* _WHAT NEEDS TO BE DONE_:
Taking only the lines of the data below from the line with "Możliwość komentowania" to the line with "It seems we", ends included, write them out exactly and without pictures.

* _EXTRACTED INFORMATION_:

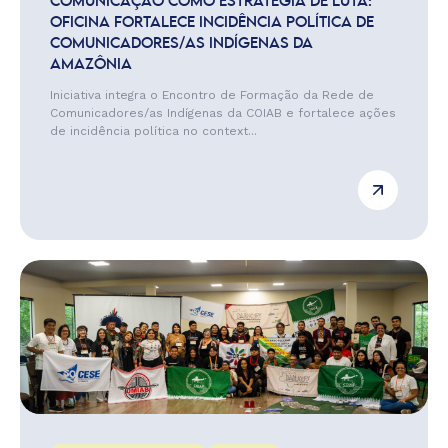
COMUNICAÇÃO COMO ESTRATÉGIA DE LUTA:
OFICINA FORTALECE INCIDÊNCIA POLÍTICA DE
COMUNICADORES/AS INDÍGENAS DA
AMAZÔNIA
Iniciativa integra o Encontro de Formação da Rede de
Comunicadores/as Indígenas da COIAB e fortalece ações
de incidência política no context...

* * *

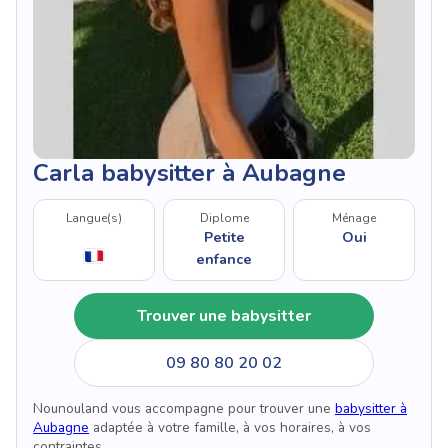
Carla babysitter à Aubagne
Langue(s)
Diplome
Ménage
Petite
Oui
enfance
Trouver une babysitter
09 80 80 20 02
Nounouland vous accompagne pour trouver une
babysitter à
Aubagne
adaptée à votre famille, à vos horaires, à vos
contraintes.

* * *

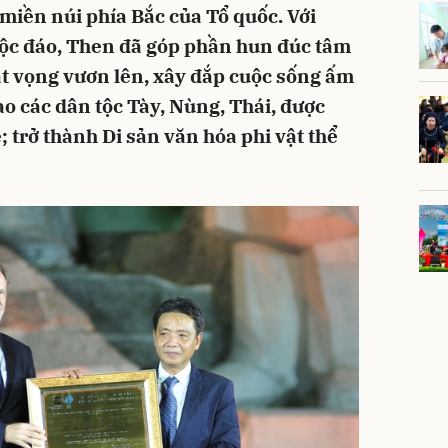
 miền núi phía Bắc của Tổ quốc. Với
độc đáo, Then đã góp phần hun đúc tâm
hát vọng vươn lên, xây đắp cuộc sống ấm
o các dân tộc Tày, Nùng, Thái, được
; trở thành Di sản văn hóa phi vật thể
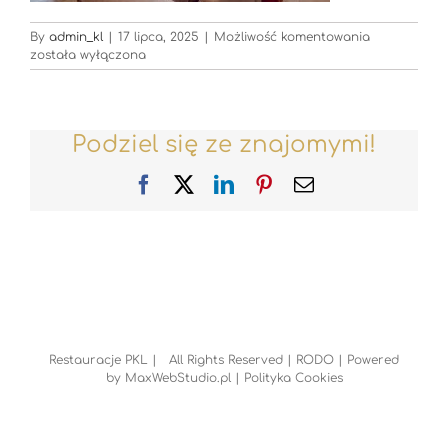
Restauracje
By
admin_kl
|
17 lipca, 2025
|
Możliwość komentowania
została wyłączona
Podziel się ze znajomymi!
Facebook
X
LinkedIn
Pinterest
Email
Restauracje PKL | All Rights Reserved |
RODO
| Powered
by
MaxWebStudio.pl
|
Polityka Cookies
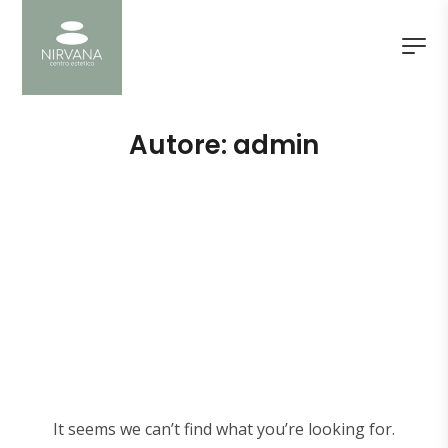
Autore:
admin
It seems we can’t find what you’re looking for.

* _THE ANSWER_:
Możliwość komentowania
została wyłączona
Podziel się ze znajomymi!
Facebook
X
LinkedIn
Pinterest
Email
Restauracje PKL | All Rights Reserved |
RODO
| Powered
by
MaxWebStudio.pl
|
Polityka Cookies
Autore:
admin
It seems we can’t find what you’re looking for.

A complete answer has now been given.